Chief of the Communications Security Establishment Canada
- In office July 2005 – January 2012
- Preceded by: Keith Coulter
- Succeeded by: John Forster

Personal details
- Born: John Lawrence Adams May 31, 1942 (age 83) Saint John, New Brunswick

= John Adams (Canadian general) =

Canadian politician

John Lawrence Adams, , (born May 31, 1942) was the Chief of the Communications Security Establishment Canada and Associate Deputy Minister of National Defence from July 2005 to January 2012. He was succeeded by John Forster.

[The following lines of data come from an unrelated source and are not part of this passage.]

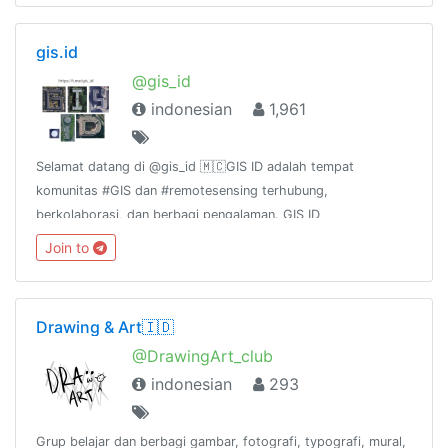
gis.id
@gis_id
indonesian
1,961
Selamat datang di @gis_id 🇲🇨GIS ID adalah tempat
komunitas #GIS dan #remotesensing terhubung,
berkolaborasi, dan berbagi pengalaman. GIS ID
channel:@gis_id_rules@gis_id_kulgram@gis_id_data@gis_id_jobsGr
Join to
terkait FOSS4G:@osgeoid@qgisindonesia
Drawing & Art🇮🇩
@DrawingArt_club
indonesian
293
Grup belajar dan berbagi gambar, fotografi, typografi, mural,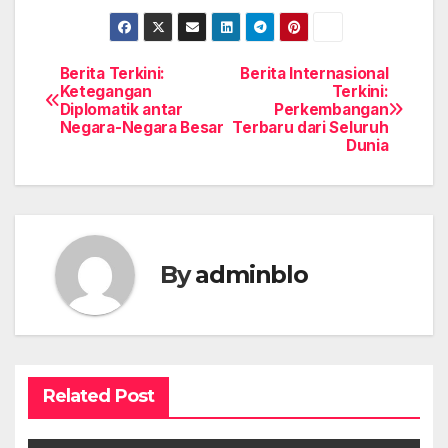
Berita Terkini:
Berita Internasional
Post
Ketegangan
Terkini:
Diplomatik antar
Perkembangan
navigation
Negara-Negara Besar
Terbaru dari Seluruh
Dunia
By
adminblo
Related Post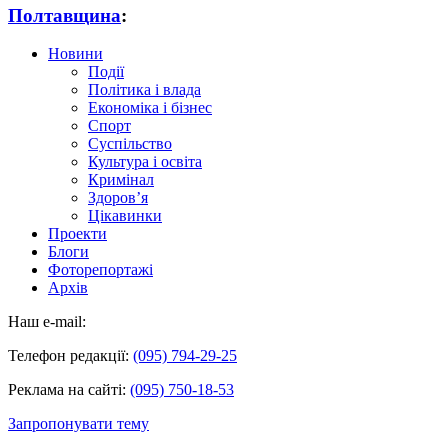
Полтавщина
:
Новини
Події
Політика і влада
Економіка і бізнес
Спорт
Суспільство
Культура і освіта
Кримінал
Здоров’я
Цікавинки
Проекти
Блоги
Фоторепортажі
Архів
Наш e-mail:
Телефон редакції:
(095) 794-29-25
Реклама на сайті:
(095) 750-18-53
Запропонувати тему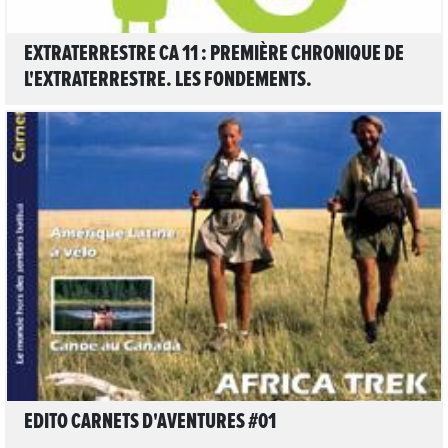
EXTRATERRESTRE CA 11 : PREMIÈRE CHRONIQUE DE
L'EXTRATERRESTRE. LES FONDEMENTS.
LIRE L'ARTICLE
EDITO CARNETS D'AVENTURES #01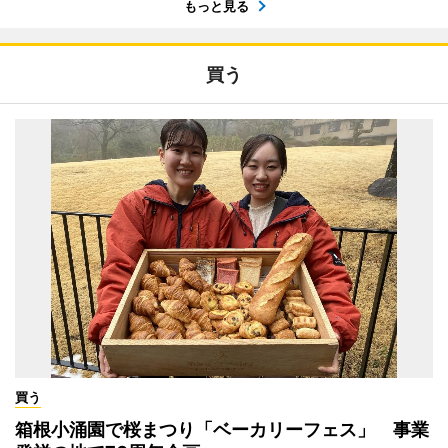
もっと見る
買う
買う
箱根小涌園で桜まつり「ベーカリーフェス」 事業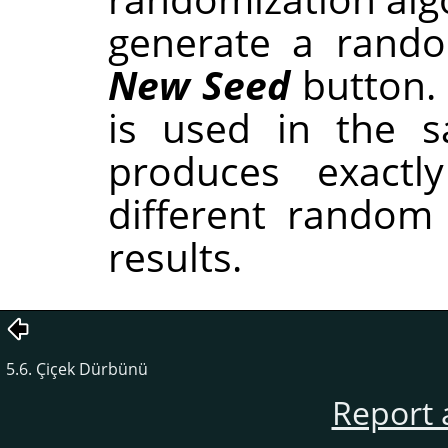
generate a rando
New Seed
button.
is used in the sa
produces exactl
different random
results.
5.6. Çiçek Dürbünü
Report 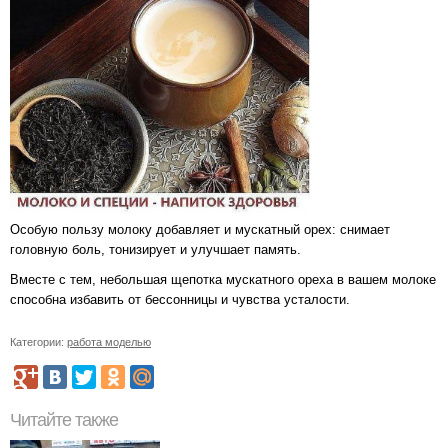
Особую пользу молоку добавляет и мускатный орех: снимает
головную боль, тонизирует и улучшает память.
Вместе с тем, небольшая щепотка мускатного ореха в вашем молоке
способна избавить от бессонницы и чувства усталости.
Категории:
работа моделью
Читайте также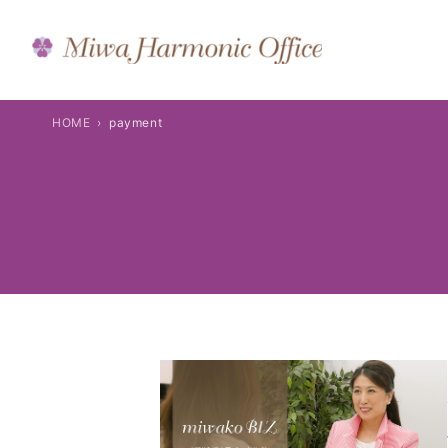
内
容
を
ス
キ
HOME
payment
ッ
プ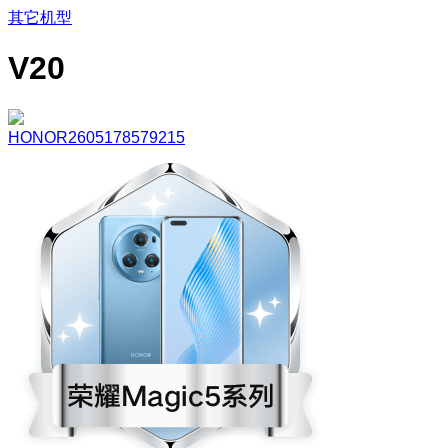
其它机型
V20
HONOR2605178579215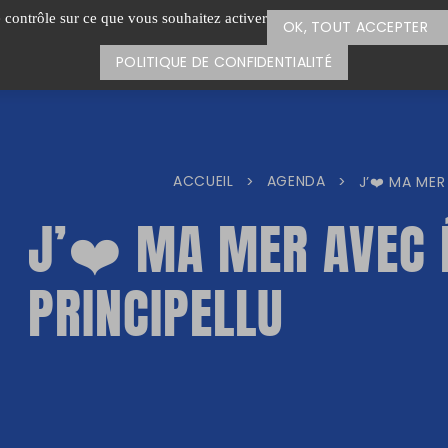
e contrôle sur ce que vous souhaitez activer
OK, TOUT ACCEPTER
POLITIQUE DE CONFIDENTIALITÉ
ACCUEIL
AGENDA
>
>
J’❤️ MA MER
J’❤️ MA MER AVEC 
PRINCIPELLU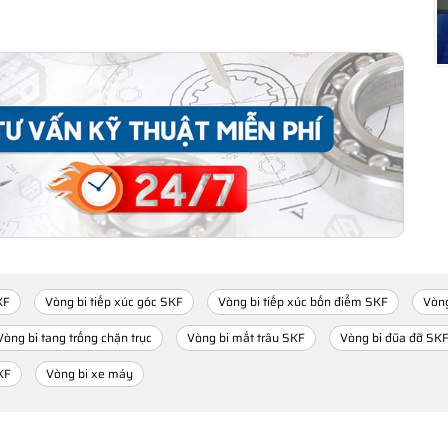
KF
Vòng bi tiếp xúc góc SKF
Vòng bi tiếp xúc bốn điểm SKF
Vòng
Vòng bi tang trống chặn trục
Vòng bi mắt trâu SKF
Vòng bi đũa đỡ SK
KF
Vòng bi xe máy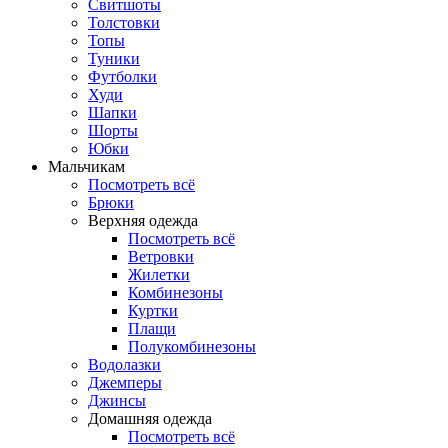
Свитшоты
Толстовки
Топы
Туники
Футболки
Худи
Шапки
Шорты
Юбки
Мальчикам
Посмотреть всё
Брюки
Верхняя одежда
Посмотреть всё
Ветровки
Жилетки
Комбинезоны
Куртки
Плащи
Полукомбинезоны
Водолазки
Джемперы
Джинсы
Домашняя одежда
Посмотреть всё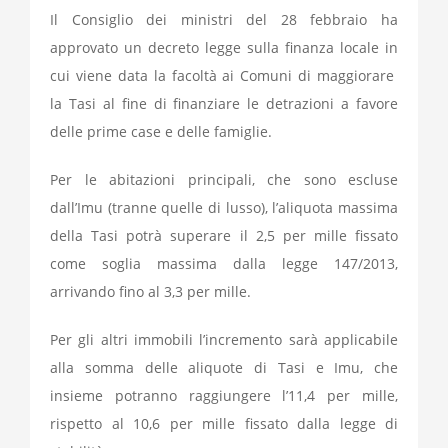
Il Consiglio dei ministri del 28 febbraio ha
approvato un decreto legge sulla finanza locale in
cui viene data la facoltà ai Comuni di maggiorare
la Tasi al fine di finanziare le detrazioni a favore
delle prime case e delle famiglie.
Per le abitazioni principali, che sono escluse
dall’Imu (tranne quelle di lusso), l’aliquota massima
della Tasi potrà superare il 2,5 per mille fissato
come soglia massima dalla legge 147/2013,
arrivando fino al 3,3 per mille.
Per gli altri immobili l’incremento sarà applicabile
alla somma delle aliquote di Tasi e Imu, che
insieme potranno raggiungere l’11,4 per mille,
rispetto al 10,6 per mille fissato dalla legge di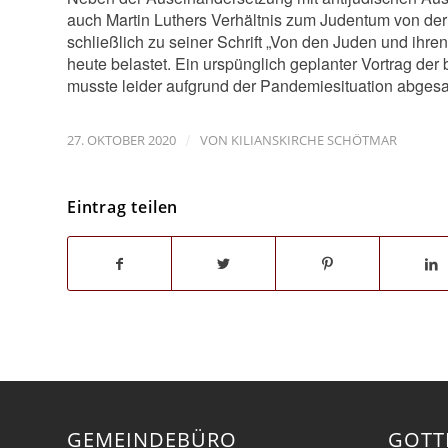
auch Martin Luthers Verhältnis zum Judentum von der 
schließlich zu seiner Schrift „Von den Juden und ihre
heute belastet. Ein urspünglich geplanter Vortrag der
musste leider aufgrund der Pandemiesituation abges
/
27. OKTOBER 2020
VON
KILIANSKIRCHE SCHÖTMAR
Eintrag teilen
GEMEINDEBÜRO
GOTT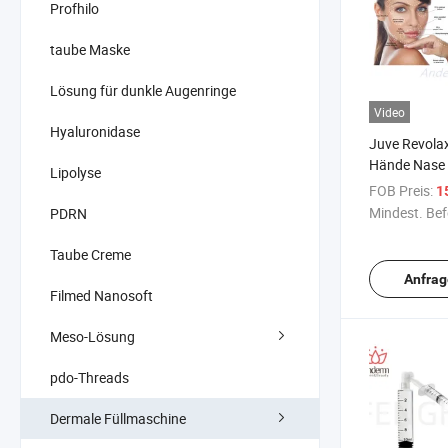
Profhilo
taube Maske
Lösung für dunkle Augenringe
Video
Hyaluronidase
Juve Revola
Hände Nase 
Lipolyse
von Gesichts
FOB Preis:
1
Filler Injekti
Mindest. Bef
PDRN
Hyaluronsäur
Ha
Taube Creme
Anfrag
Filmed Nanosoft
Meso-Lösung
pdo-Threads
Dermale Füllmaschine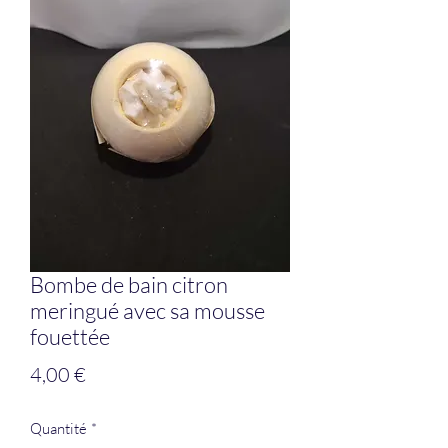
Bombe de bain citron
meringué avec sa mousse
fouettée
Prix
4,00 €
Quantité
*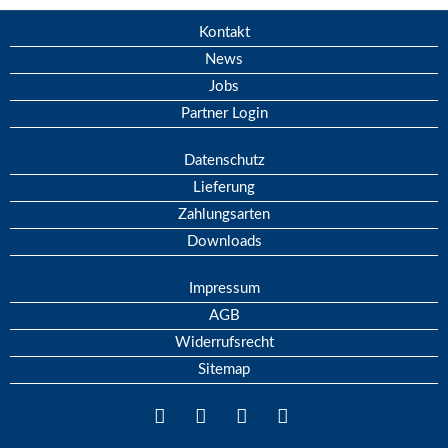
Kontakt
News
Jobs
Partner Login
Datenschutz
Lieferung
Zahlungsarten
Downloads
Impressum
AGB
Widerrufsrecht
Sitemap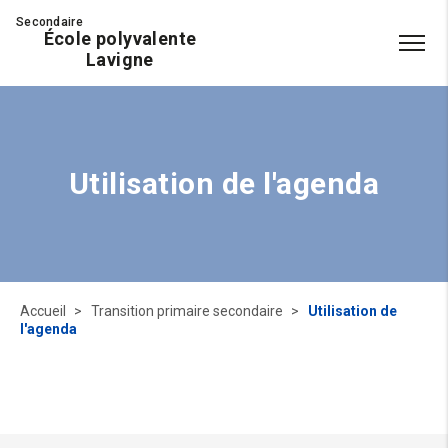
Secondaire
École polyvalente
Lavigne
Utilisation de l'agenda
Accueil
Transition primaire secondaire
Utilisation de
l'agenda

Adams graduated from the Royal Military College of Canada, earning a Bachelor of Engineering degree in chemical engineering in 1965. Adams is also a Rhodes Scholar after graduating, in 1967, with a Bachelor of Arts degree from Oxford University, in England, in 1967. He also graduated from the Army Staff College as well as the National Defence College. Adams joined the Canadian Forces in 1967 and served until 1993. He took on many roles, from command of 1 Combat Engineer Regiment in Chilliwack, British Columbia (CFB Chilliwack) to posts at National Defence Headquarters. He retired with the rank of Major-General.

After his retirement from the Canadian Forces, Adams was appointed Assistant Deputy Minister, Infrastructure and Environment, for National Defence. He left that post in 1998. From 2003 to June 2005, as Associate Deputy Minister and Commissioner of the Canadian Coast Guard, and from 1998 to 2003 as Assistant Deputy Minister, Marine Services and Commissioner, Canadian Coast Guard for Fisheries and Oceans Canada. In 1992, he was made a Commander of the Order of Military Merit. He is a recipient of Queen Elizabeth II Silver Jubilee Medal (1977), the 125th Anniversary of the Confederation of Canada Medal (1992), the Queen Elizabeth II Golden Jubilee Medal (2002). and the Queen Elizabeth II Diamond Jubilee Medal (2012).